Benefits Program: You shall be eligible to participate in the Company's 401(k) plan with Company match. The plan is in accordance with the terms and conditions of that program, as may be in effect from time to time. The Company reserves the right to amend or discontinue its benefits program at any time, with or without advance notice.
Your employment with the Company is “at will”; it is for no specified term and may be terminated by you or the Company at any time, with or without cause or advance notice. This letter may be executed in counterparts and shall be binding upon the parties upon execution and may only be amended in writing signed by each of the parties hereto. The Company reserves the right to add, delete, or modify all plans, program, policies, procedures, and guidelines at any time, provided, however, that such actions shall not modify the compensation and benefits specifically provided to you under this letter. This letter, together with the Restrictive Covenants Agreement (as defined below), constitutes the complete agreement between you and the Company with respect to the subject matter hereof, and supersedes any prior understandings or agreements with respect thereto, and shall be governed by the internal substantive laws of the state of Delaware. All compensation and benefits described herein will be subject to applicable tax withholding.

The intent of the parties is that payments and benefits under this letter be exempt from Section 409A of the Internal Revenue Code of 1986, as amended (the “Code”) and the regulations and guidance promulgated thereunder (collectively “Code Section 409A”) and, accordingly, to the maximum extent permitted, this letter shall be interpreted to be exempt therewith. In no event whatsoever shall the Company be liable for any additional tax, interest or penalty that may be imposed on you by Code Section 409A or damages for failing to comply with Code Section 409A.

As a condition of your employment, you will be required to provide the Company with documents establishing your identity and right to work in the United States. These documents must be provided to the Company within three days after your employment start date.

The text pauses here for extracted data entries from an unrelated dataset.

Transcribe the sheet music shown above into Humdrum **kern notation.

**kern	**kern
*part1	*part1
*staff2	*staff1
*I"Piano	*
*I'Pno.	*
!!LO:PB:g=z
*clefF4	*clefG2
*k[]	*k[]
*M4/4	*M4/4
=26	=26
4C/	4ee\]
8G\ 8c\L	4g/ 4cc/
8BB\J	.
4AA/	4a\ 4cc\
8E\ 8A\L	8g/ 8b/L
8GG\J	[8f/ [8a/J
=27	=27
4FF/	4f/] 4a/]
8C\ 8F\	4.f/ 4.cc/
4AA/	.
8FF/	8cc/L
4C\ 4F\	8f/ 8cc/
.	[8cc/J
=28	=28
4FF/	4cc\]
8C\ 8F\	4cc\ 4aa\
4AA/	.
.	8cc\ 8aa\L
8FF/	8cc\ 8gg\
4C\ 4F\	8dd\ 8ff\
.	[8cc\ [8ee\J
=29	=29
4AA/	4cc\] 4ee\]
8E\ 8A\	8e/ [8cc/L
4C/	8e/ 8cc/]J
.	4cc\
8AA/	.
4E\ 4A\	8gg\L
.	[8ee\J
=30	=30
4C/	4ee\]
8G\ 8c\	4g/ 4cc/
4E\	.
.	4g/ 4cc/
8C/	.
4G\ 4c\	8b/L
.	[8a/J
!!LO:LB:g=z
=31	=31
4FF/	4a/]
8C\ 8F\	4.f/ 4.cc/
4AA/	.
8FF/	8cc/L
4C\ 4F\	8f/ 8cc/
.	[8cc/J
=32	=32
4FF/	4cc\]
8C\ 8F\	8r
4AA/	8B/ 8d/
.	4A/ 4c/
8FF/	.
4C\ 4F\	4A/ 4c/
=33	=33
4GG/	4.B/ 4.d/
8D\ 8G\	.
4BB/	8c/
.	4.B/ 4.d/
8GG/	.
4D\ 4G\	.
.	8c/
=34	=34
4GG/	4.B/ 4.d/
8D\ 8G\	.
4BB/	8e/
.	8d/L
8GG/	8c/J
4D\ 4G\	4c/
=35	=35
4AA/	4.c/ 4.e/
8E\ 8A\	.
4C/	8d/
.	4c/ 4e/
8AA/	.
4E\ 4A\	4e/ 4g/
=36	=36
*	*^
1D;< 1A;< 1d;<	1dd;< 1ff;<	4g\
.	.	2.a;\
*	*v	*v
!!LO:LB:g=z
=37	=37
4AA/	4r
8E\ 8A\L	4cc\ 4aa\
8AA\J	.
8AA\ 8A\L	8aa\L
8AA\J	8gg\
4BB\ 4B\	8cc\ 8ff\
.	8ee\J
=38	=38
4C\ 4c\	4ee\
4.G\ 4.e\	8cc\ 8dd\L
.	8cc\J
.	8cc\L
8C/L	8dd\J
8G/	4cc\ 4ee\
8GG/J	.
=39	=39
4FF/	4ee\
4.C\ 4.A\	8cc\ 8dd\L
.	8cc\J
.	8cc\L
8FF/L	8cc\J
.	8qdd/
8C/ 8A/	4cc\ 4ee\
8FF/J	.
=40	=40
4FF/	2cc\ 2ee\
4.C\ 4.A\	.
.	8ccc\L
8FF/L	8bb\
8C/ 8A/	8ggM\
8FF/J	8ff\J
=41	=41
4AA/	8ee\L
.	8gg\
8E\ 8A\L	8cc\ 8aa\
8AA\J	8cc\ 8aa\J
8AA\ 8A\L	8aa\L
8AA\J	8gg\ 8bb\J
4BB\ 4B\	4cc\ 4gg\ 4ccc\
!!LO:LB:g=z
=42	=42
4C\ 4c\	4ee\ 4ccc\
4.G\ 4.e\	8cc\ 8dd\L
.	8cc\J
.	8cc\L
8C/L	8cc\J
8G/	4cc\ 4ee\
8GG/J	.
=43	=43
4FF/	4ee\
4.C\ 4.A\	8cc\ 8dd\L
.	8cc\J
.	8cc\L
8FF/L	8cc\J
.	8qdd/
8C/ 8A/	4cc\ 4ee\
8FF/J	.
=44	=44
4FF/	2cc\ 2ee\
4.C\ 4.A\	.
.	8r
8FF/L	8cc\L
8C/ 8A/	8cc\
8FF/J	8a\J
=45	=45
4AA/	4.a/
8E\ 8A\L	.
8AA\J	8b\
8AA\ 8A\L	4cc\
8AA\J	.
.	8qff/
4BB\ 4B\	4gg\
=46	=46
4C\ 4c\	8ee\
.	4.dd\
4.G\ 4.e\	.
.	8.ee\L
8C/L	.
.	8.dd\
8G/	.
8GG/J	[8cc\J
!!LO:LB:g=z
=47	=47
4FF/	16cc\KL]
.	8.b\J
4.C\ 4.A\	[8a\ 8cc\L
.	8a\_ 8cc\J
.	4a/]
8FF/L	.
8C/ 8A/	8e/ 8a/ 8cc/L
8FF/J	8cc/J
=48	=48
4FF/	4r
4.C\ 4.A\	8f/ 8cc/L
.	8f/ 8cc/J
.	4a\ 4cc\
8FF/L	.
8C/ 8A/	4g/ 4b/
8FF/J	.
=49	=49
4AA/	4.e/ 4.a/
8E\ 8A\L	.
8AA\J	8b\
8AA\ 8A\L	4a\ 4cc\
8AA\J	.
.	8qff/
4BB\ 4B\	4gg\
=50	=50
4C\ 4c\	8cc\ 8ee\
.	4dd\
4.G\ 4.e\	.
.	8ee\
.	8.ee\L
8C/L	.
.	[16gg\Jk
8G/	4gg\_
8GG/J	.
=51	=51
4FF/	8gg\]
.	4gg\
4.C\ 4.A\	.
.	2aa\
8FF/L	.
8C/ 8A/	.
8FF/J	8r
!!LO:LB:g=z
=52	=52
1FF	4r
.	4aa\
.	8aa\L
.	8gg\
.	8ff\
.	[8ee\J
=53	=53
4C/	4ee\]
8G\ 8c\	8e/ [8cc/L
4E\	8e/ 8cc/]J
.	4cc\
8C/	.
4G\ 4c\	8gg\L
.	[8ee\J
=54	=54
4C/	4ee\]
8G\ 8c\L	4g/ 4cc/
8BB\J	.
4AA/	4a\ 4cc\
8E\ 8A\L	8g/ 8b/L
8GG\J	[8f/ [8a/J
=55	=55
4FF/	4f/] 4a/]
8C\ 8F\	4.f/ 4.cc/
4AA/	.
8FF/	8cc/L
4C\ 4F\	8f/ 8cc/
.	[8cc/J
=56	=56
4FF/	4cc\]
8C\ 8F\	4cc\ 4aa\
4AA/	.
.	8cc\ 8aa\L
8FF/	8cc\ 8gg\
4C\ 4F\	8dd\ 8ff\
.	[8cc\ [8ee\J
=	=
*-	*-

In addition, you will also be required to sign a restrictive covenants agreement (the “Restrictive Covenants Agreement”) in a form customary for senior executives covering non-competition and non-solicitation (while employed and for one year post employment) and confidentiality.

Michael, we look forward to working with you. To confirm your acceptance of the terms and conditions set out above, please sign below and return to me.

9100 South Hills Boulevard, Suite 300
Broadview Heights, OH 44140 | soterahealth.com


Michael B. Petras, Jr.
Chairman and Chief Executive Officer
Sotera Health Company
By my signature below, I confirm that I have read, understand and agree with the terms of this offer.